Мы нашли относительно безопасное место и расположились там, почти ни на что не надеясь. Силы были на исходе. Не прошло, как нам показалось, и мгновения, а от дворца князя Голицына оставались уже лишь дымящиеся стены, а от нашей чудесной оранжереи – груда развалин. Все было кончено. Мы лишились– всего, если не считать подушки, унесенной Тимошей, и старого жилета господина Мендера, который я с отчаянием продолжала прижимать к груди.
Так в полном оцепенении просидели мы до рассвета. Внезапно пошел дождь. Первый дождь за время московских ужасов. Он становился все сильнее и сильнее. Он один был способен бороться с огнем, но его появление оказалось слишком поздним – уже нечего стало спасать, Москвы не было. Мы сидели на случайных холодных досках, и Тимоша, обняв меня за плечи, нашептывал мне афоризмы каких-то благополучных счастливчиков из иного мира.

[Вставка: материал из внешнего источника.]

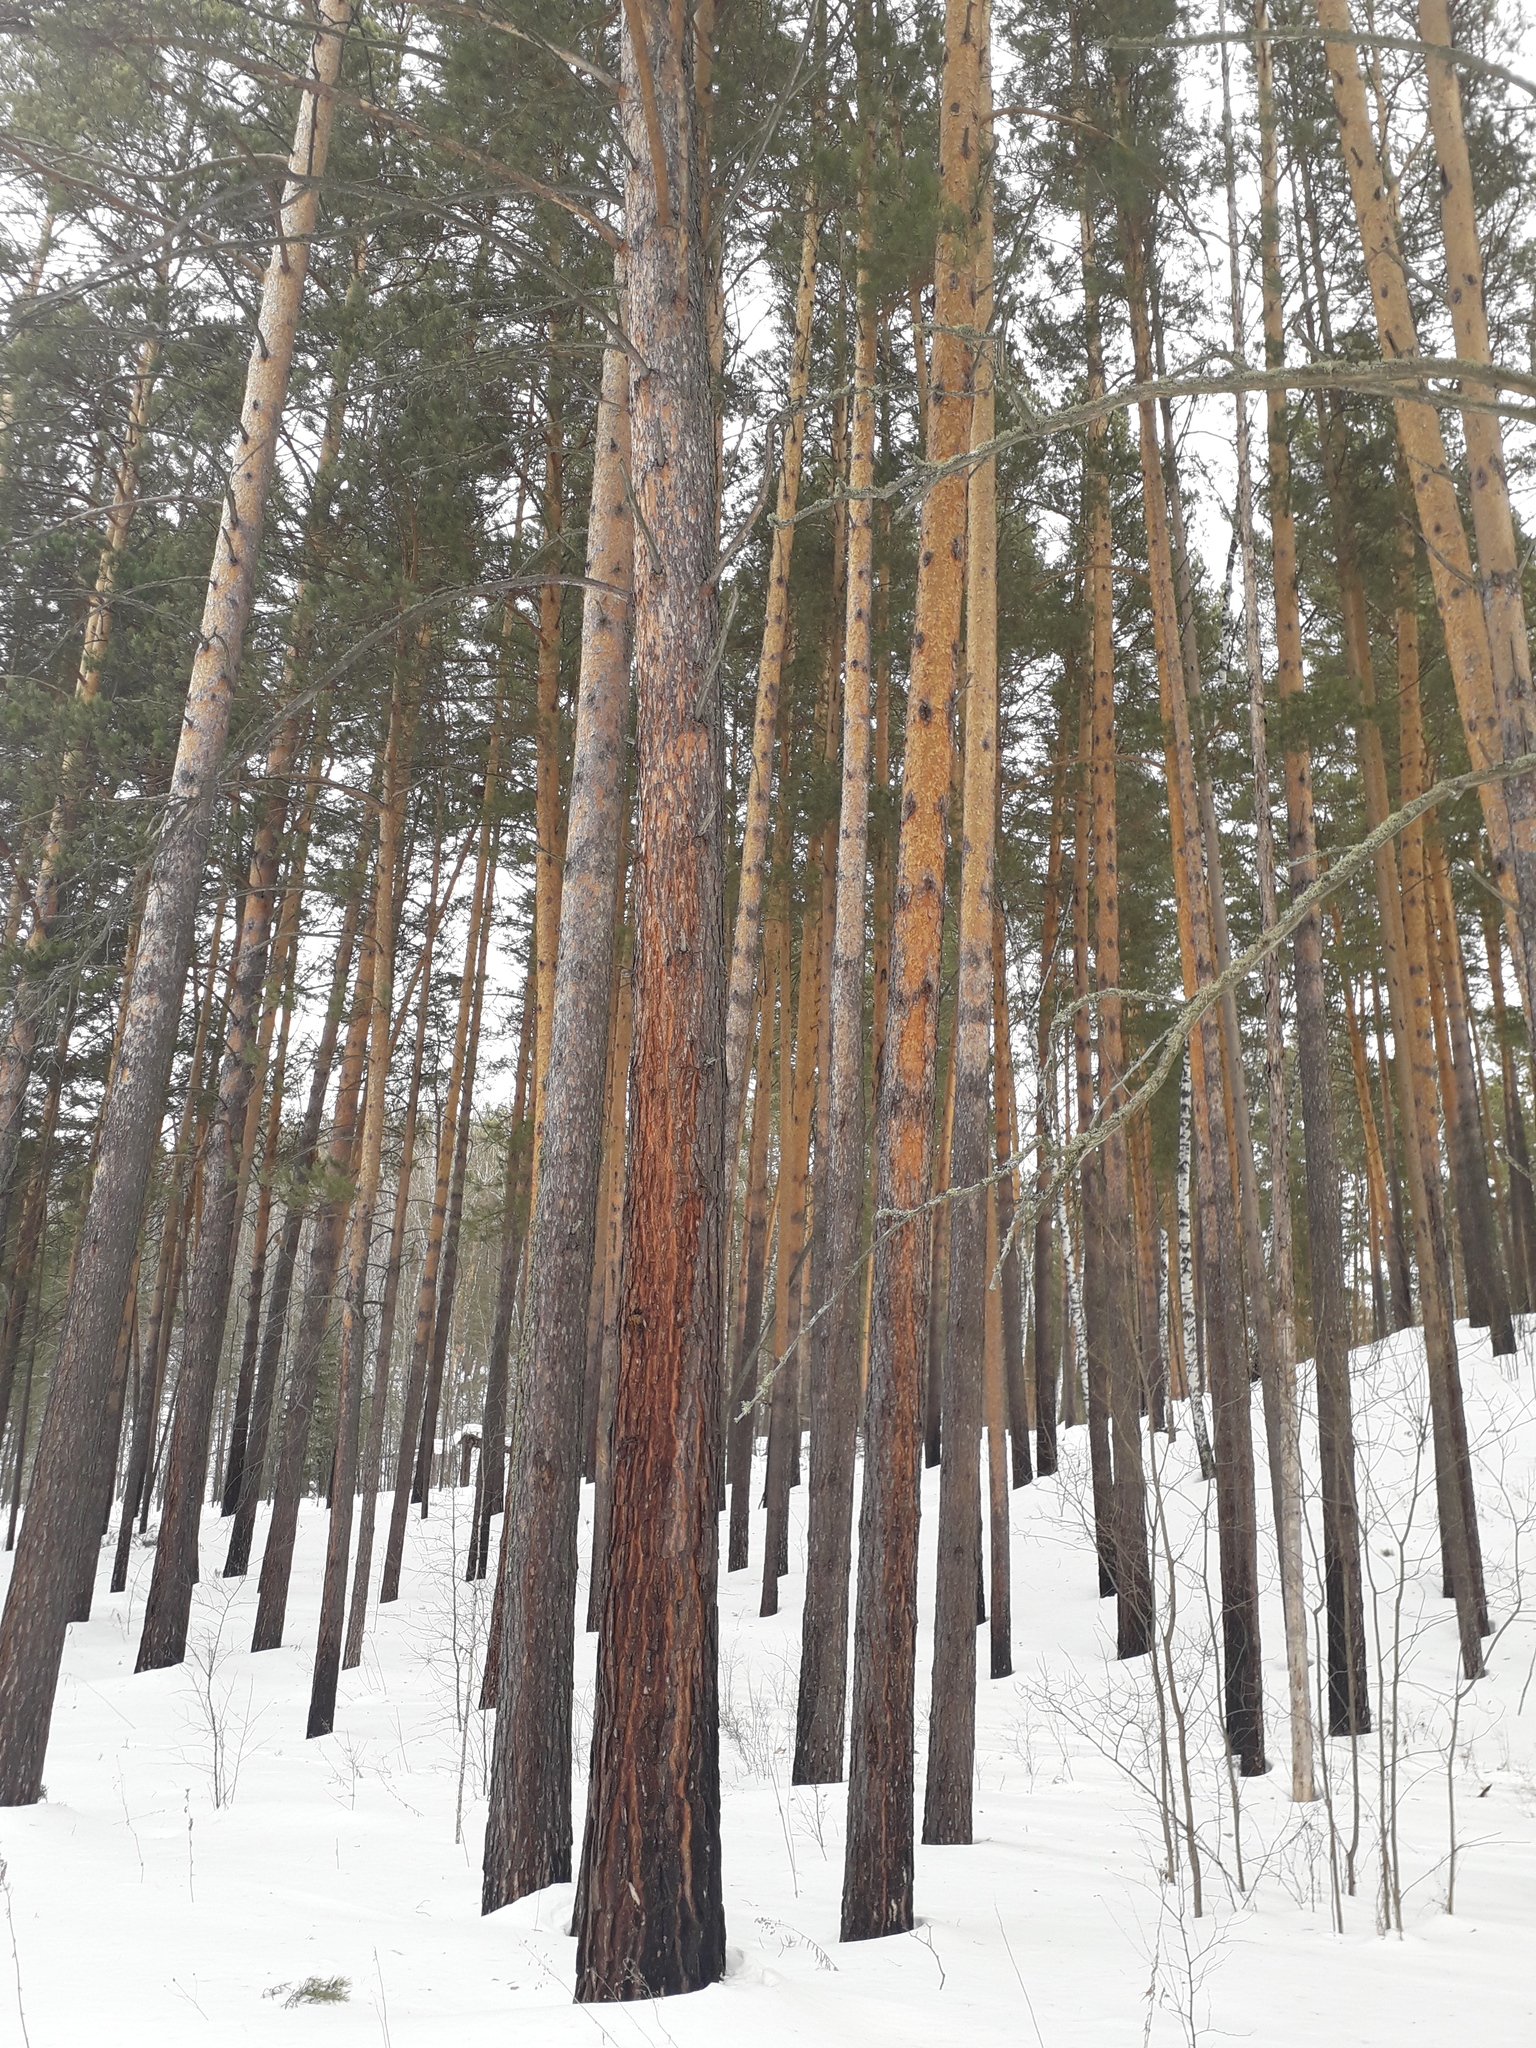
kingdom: Plantae
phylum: Tracheophyta
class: Pinopsida
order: Pinales
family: Pinaceae
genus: Pinus
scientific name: Pinus sylvestris
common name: Scots pine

Наконец явился господин Вурс, один. Лицо его казалось зеленым. Происшедшее с нами его совершенно не удивило. Трясущимися руками он расстегивал пуговицы на своем жилете, затем аккуратно, одну за другой застегивал их, и так без конца. Госпожа Вурс с рыданиями припала к нему. Я оглядывалась в надежде увидеть отставшего господина Мендера, но его все не было. Прошло много времени, прежде чем господин Вурс смог немного успокоиться и начать говорить. Вот что он рассказал.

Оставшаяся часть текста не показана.